Cancers (Basel). 2024 Nov 8;16(22):3768. doi: 10.3390/cancers16223768.
Chemotherapy remains the primary therapeutic approach in treating cancer. The tumor microenvironment (TME) is the complex network surrounding tumor cells, comprising various cell types, such as immune cells, fibroblasts, and endothelial cells, as well as ECM components, blood vessels, and signaling molecules. The often stiff and dense network of the TME interacts dynamically with tumor cells, influencing cancer growth, immune response, metastasis, and resistance to therapy. The effectiveness of the treatment of solid tumors is frequently reduced due to the poor penetration of the drug, which leads to attaining concentrations below the therapeutic levels at the site. Cell-penetrating peptides (CPPs) present a promising approach that improves the internalization of therapeutic agents. CPPs, which are short amino acid sequences, exhibit a high ability to pass cell membranes, enabling them to deliver drugs efficiently with minimal toxicity. Specifically, the iRGD peptide, a member of CPPs, is notable for its capacity to deeply penetrate tumor tissues by binding simultaneously integrins ανβ3/ανβ5 and neuropilin receptors. Indeed, ανβ3/ανβ5 integrins are characteristically expressed by tumor cells, which allows the iRGD peptide to home onto tumor cells. Notably, the respective dual-receptor targeting mechanism considerably increases the permeability of blood vessels in tumors, enabling an efficient delivery of co-administered drugs or nanoparticles into the tumor mass. Therefore, the iRGD peptide facilitates deeper drug penetration and improves the efficacy of co-administered therapies. Distinctively, we will focus on the iRGD mechanism of action, drug delivery systems and their application, and deliberate future perspectives in developing iRGD-conjugated therapeutics. In summary, this review discusses the potential of iRGD in overcoming barriers to drug delivery in cancer to maximize treatment efficiency while minimizing side effects.
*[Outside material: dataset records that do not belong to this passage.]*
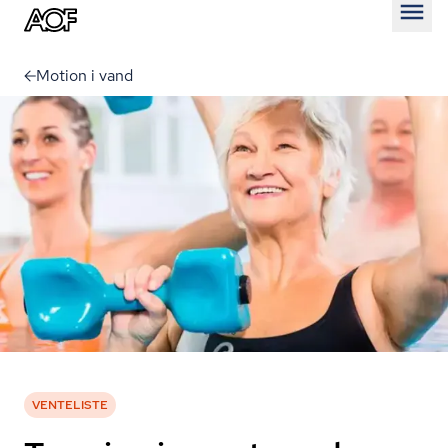
Åben
Motion i vand
VENTELISTE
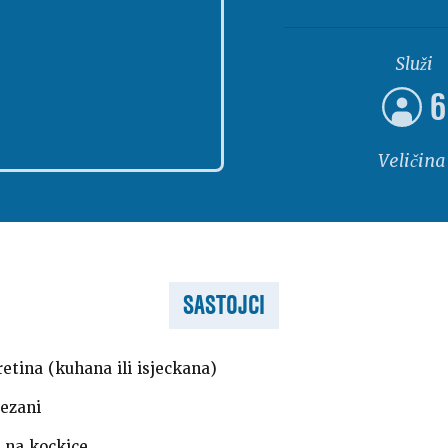
Služi
6
Veličina
SASTOJCI
retina (kuhana ili isjeckana)
ezani
 na kockice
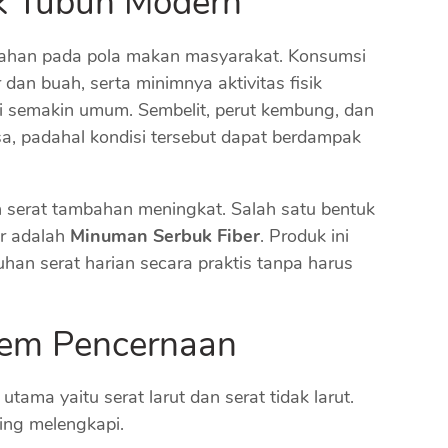
uk Tubuh Modern
han pada pola makan masyarakat. Konsumsi
dan buah, serta minimnya aktivitas fisik
semakin umum. Sembelit, perut kembung, dan
a, padahal kondisi tersebut dapat berdampak
 serat tambahan meningkat. Salah satu bentuk
ar adalah
Minuman Serbuk Fiber
. Produk ini
an serat harian secara praktis tanpa harus
tem Pencernaan
 utama yaitu serat larut dan serat tidak larut.
ing melengkapi.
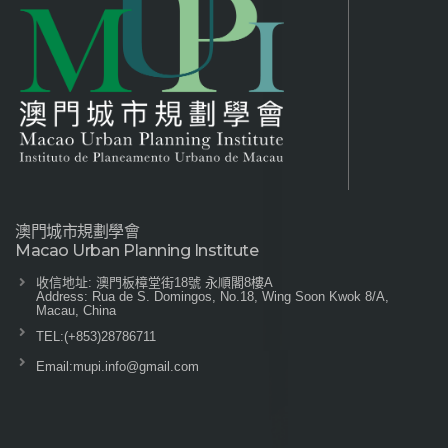
澳門城市規劃學會
Macao Urban Planning Institute
收信地址: 澳門板樟堂街18號 永順閣8樓A
Address: Rua de S. Domingos, No.18, Wing Soon Kwok 8/A,
Macau, China
TEL:
(+853)28786711
Email:
mupi.info@gmail.com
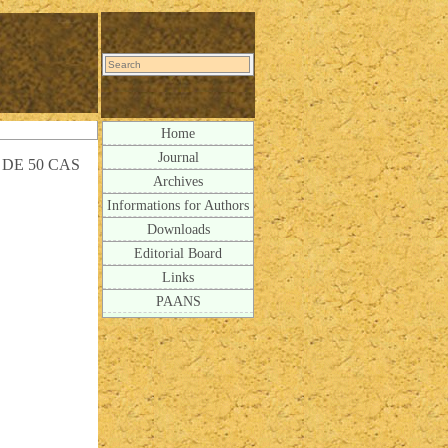
Home
Journal
DE 50 CAS
Archives
Informations for Authors
Downloads
Editorial Board
Links
PAANS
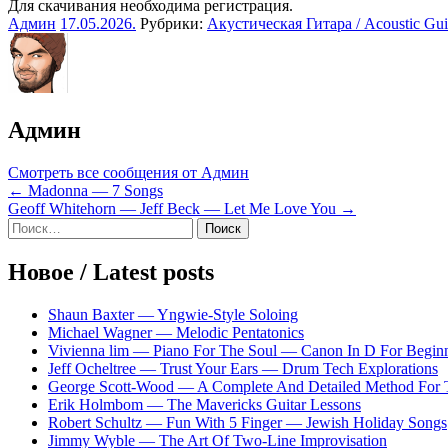
Для скачивания необходима регистрация.
Админ
17.05.2026
.
Рубрики:
Акустическая Гитара / Acoustic Gui
Админ
Смотреть все сообщения от Админ
Навигация
← Madonna — 7 Songs
Geoff Whitehorn — Jeff Beck — Let Me Love You →
по
Sidebar
Найти:
записям
Новое / Latest posts
Shaun Baxter — Yngwie-Style Soloing
Michael Wagner — Melodic Pentatonics
Vivienna lim — Piano For The Soul — Canon In D For Begin
Jeff Ocheltree — Trust Your Ears — Drum Tech Explorations
George Scott-Wood — A Complete And Detailed Method For 
Erik Holmbom — The Mavericks Guitar Lessons
Robert Schultz — Fun With 5 Finger — Jewish Holiday Songs
Jimmy Wyble — The Art Of Two-Line Improvisation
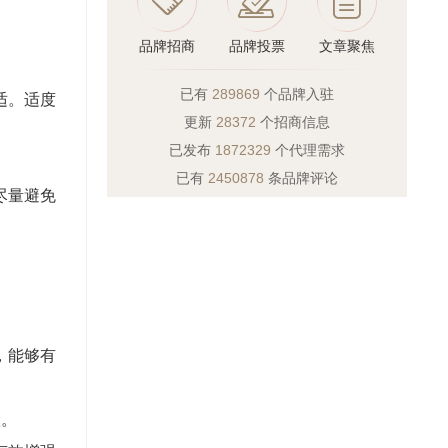
品牌招商
品牌投票
文章聚焦
已有
289869
个品牌入驻
适。适度
更新
28372
个招商信息
已发布
1872329
个代理需求
已有
2450878
条品牌评论
尽量避免
，能够有
险。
化疗仍然是治疗癌症的主要方法。肿瘤微环境(TME)是围绕肿瘤细胞的复杂网络,由各种细胞类型组成,如免疫细胞、成纤维细胞和内皮细胞,以及细胞外基质成分、血管和信号分子。TME通常僵硬且致密的网络与肿瘤细胞动态相互作用,影响癌症的生长、免疫反应、转移和对治疗的抗性。由于药物穿透性差,实体瘤的治疗效果常常降低,这导致在肿瘤部位达到低于治疗水平的浓度。细胞穿透肽(CPP)是一种很有前景的方法,可以提高治疗剂的内化。CPP是短氨基酸序列,具有很高的穿过细胞膜的能力,使其能够以最小的毒性有效地递送药物。具体而言,iRGD肽作为CPP的一员,因其能够同时结合整合素ανβ3/ανβ5和神经纤毛蛋白受体而深入穿透肿瘤组织而闻名。事实上,ανβ3/ανβ5整合素在肿瘤细胞中特异性表达,这使得iRGD肽能够归巢到肿瘤细胞上。值得注意的是,各自的双受体靶向机制大大增加了肿瘤血管的通透性,从而能够将共同给药的药物或纳米颗粒有效地递送至肿瘤块中。因此,iRGD肽有助于药物更深入地渗透,并提高共同给药疗法的疗效。特别地,我们将关注iRGD的作用机制、药物递送系统及其应用,并探讨开发iRGD缀合治疗剂的未来前景。总之,本综述讨论了iRGD在克服癌症药物递送障碍以在最小化副作用的同时最大化治疗效率方面的潜力。